Leaders at Wipro Technologies give insight into the relevance of big data technology trends to manufacturing companies.
Over the last year, the technology media has been dominated by headlines about the challenges posed to businesses, in managing ‘big data’ and the ‘data deluge’.
Organisations are being forced to re-assess the ways in which they store, manage and analyse their data across sectors, ranging from healthcare to retail, financial services to utilities; and the manufacturing industry is no exception.
Given the numerous stages involved in manufacturing processes across operations, production and the supply chain, the quantity and type of data generated from multiple and disparate sources is huge.
Identifying big data in manufacturing
In simplistic terms, big data for manufacturing can be the data generated from machines, devices, telematics, social sources and more.
Harnessed in the right way, this plethora of information has the potential to transform the way a business operates – lowering manufacturing cost, reducing warranty costs, introducing new products and services, rationalisation of supply chain and inventory, to name a few.
Making big data useful in manufacturing
However, finding the right business case to make sense of such a wealth and variety of data is important. Some of the key use cases for leveraging new age data are improved customer service and effective warranty management by leveraging device data analytics, better inventory management using telematics data, reduced equipment downtime by means of machine data analytics (data generated from the machines used for manufacturing products).

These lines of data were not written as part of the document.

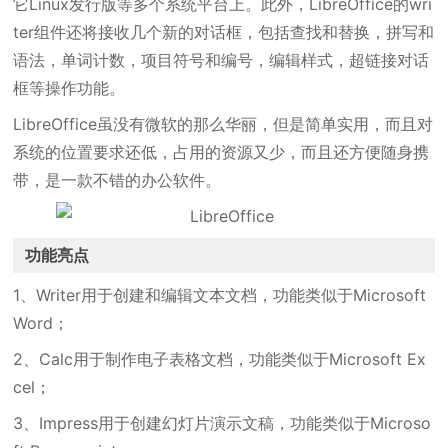
它Linux发行版等多个系统平台上。此外，LibreOffice的wri
ter组件还将接收几个新的对话框，包括查找和替换，拼写和
语法，单词计数，项目符号和编号，编辑样式，超链接对话
框等操作功能。
LibreOffice虽没有微软的那么华丽，但是简单实用，而且对
系统的位置要求还低，占用的资源又少，而且还方便随身携
带，是一款不错的办公软件。
功能亮点
1、Writer用于创建和编辑文本文档，功能类似于Microsoft
Word；
2、Calc用于制作电子表格文档，功能类似于Microsoft Ex
cel；
3、Impress用于创建幻灯片演示文稿，功能类似于Microso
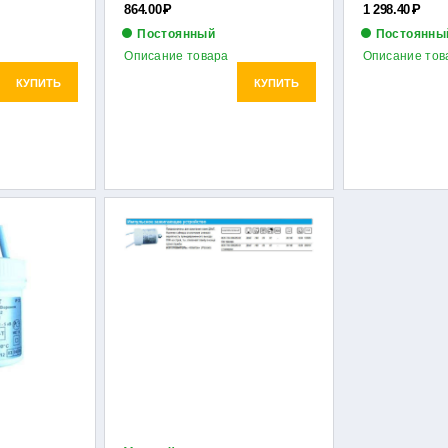
864.00
Р
1 298.40
Р
Постоянный
Постоянны
Описание товара
Описание тов
КУПИТЬ
КУПИТЬ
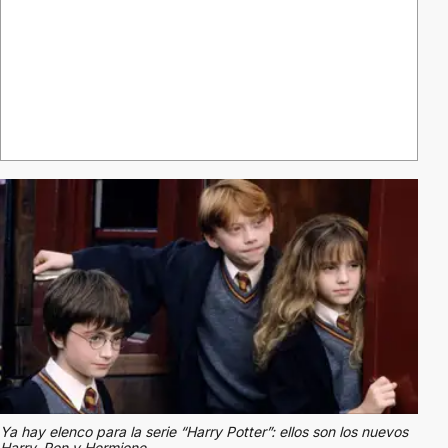
Ya hay elenco para la serie “Harry Potter”: ellos son los nuevos
Harry, Ron y Hermione.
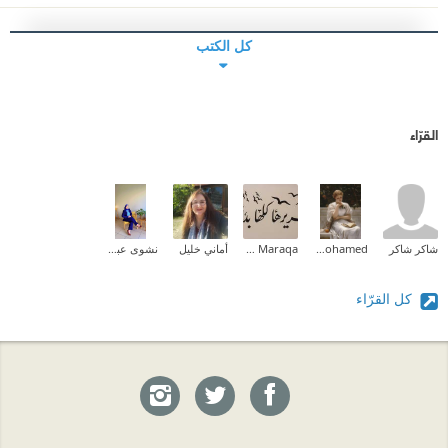
كل الكتب
القرّاء
شاكر شاكر
Aliaa Mohamed
Zeina M.I Maraqa
أماني خليل
نشوى عبدالمقصود
كل القرّاء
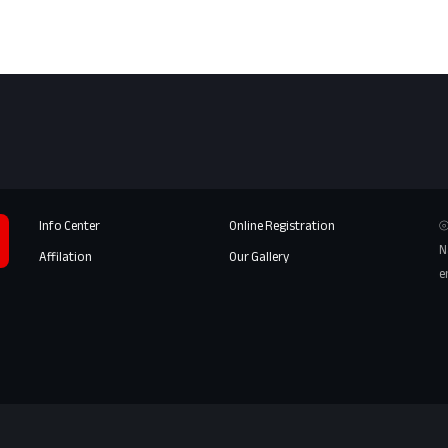
Info Center
Online Registration
⦾
N
Affilation
Our Gallery
e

Trying to analyse big data to generate an integrated and complete image of one’s business can seem daunting. According to a recent survey commissioned by Wipro and conducted by the Economist Intelligence Unit, of over 300 businesses, only one out of six manufacturers have data management strategies in place to collate large volumes of data. The task of integrating big data into traditional IT infrastructure requires a right mix of processes, technologies and talent.

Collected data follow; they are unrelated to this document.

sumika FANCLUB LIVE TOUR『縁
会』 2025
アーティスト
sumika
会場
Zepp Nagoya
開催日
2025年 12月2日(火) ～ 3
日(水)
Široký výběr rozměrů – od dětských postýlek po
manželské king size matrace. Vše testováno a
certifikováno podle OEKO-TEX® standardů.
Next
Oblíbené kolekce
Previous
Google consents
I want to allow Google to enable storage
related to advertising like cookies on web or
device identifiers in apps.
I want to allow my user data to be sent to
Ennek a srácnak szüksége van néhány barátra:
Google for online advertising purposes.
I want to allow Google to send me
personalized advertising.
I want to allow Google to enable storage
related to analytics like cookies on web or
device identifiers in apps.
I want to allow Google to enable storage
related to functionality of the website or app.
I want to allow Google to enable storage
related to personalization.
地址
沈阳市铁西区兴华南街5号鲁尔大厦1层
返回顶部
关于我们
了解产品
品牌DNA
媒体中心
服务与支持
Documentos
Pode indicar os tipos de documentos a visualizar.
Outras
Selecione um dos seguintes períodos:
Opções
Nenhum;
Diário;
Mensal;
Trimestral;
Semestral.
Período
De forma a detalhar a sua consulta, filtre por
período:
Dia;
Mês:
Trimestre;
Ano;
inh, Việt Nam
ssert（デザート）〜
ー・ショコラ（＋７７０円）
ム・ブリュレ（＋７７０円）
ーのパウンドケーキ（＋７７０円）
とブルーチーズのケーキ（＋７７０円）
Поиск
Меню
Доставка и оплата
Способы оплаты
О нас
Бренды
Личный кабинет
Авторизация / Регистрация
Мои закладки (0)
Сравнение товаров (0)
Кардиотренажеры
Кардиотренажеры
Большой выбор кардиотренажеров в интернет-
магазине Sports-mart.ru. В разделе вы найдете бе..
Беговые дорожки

Crafting a big data strategy
Firstly, consider the business case for data analysis. Although it is important to source as much information as possible from all parts of an organisation, not all of this data is likely to give relevant business insights. Organisations must identify which business processes are likely to benefit from data analysis, and go from there, rather than taking a broad brush approach.
Secondly, in order to build a strong foundation, one must base-line the data processes and identify data sources, before undertaking the data journey. One needs to identify data which is relevant to one’s business, from the overall data universe. And identify external and new age data sources to plug gaps to implement a robust system for data governance.

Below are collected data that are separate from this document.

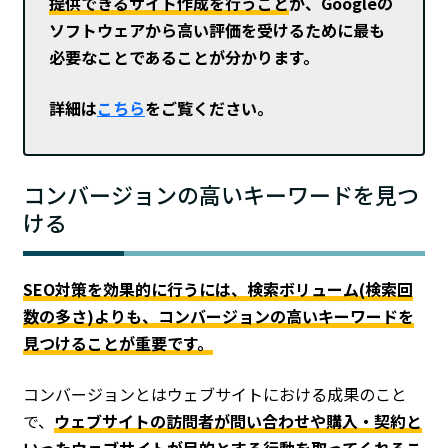
提供できるサイト作成を行うこと
が、Googleの
ソフトウェアから高い評価を受けるために最も
必要なことであることが分かります。
詳細は
こちら
をご覧ください。
コンバージョンの高いキーワードを見つ
ける
SEO対策を効果的に行うには、検索ボリューム(検索回
数の多さ)よりも、コンバージョンの高いキーワードを
見つけることが重要です。
コンバージョンとはウェブサイトにおける成果のこと
で、
ウェブサイトの訪問者が問い合わせや購入・契約と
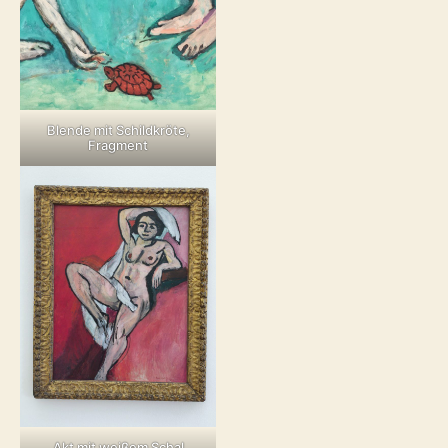
Blende mit Schildkröte,
Fragment
Akt mit weißem Schal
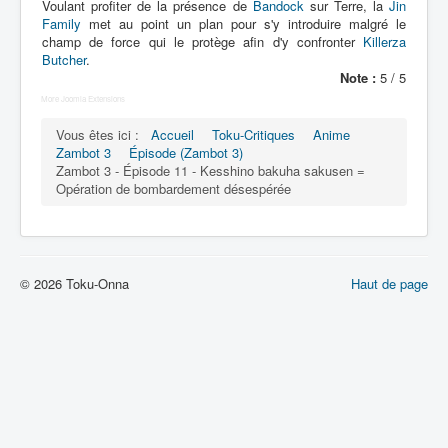
Lexique
Voulant profiter de la présence de
Bandock
sur Terre, la
Jin
Family
met au point un plan pour s'y introduire malgré le
champ de force qui le protège afin d'y confronter
Killerza
Muteki chôjin Zambot 3 (無敵 超人
Butcher
.
ザンボット 3) = Surhomme
Note :
5 / 5
invincible Zambot 3
More Joomla Extensions
Vous êtes ici :
Accueil
Toku-Critiques
Anime
Série
Zambot 3
Épisode (Zambot 3)
Personnages
Zambot 3 - Épisode 11 - Kesshino bakuha sakusen =
Opération de bombardement désespérée
Véhicules
Robots
Objets
© 2026 Toku-Onna
Haut de page
Lieux
Épisodes
Chronologie
Références
Fanservice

Thirdly, it is important to identify gaps in one’s current technology landscape and select best of breed technologies, to complement the existing IT infrastructure to handle external and new age data. Also, it is important that appropriate technologies are leveraged for data dissemination, visualization and predictive analytics.
Data is becoming more complex and disparate than ever before and it is not something that organisations – particularly those in the manufacturing industry – can ignore. Integrating data from multiple channels and sources can pose a challenge, but with the right approach the results can be overwhelming: improved business operations, streamlined process and, most importantly, increased visibility across the organisation.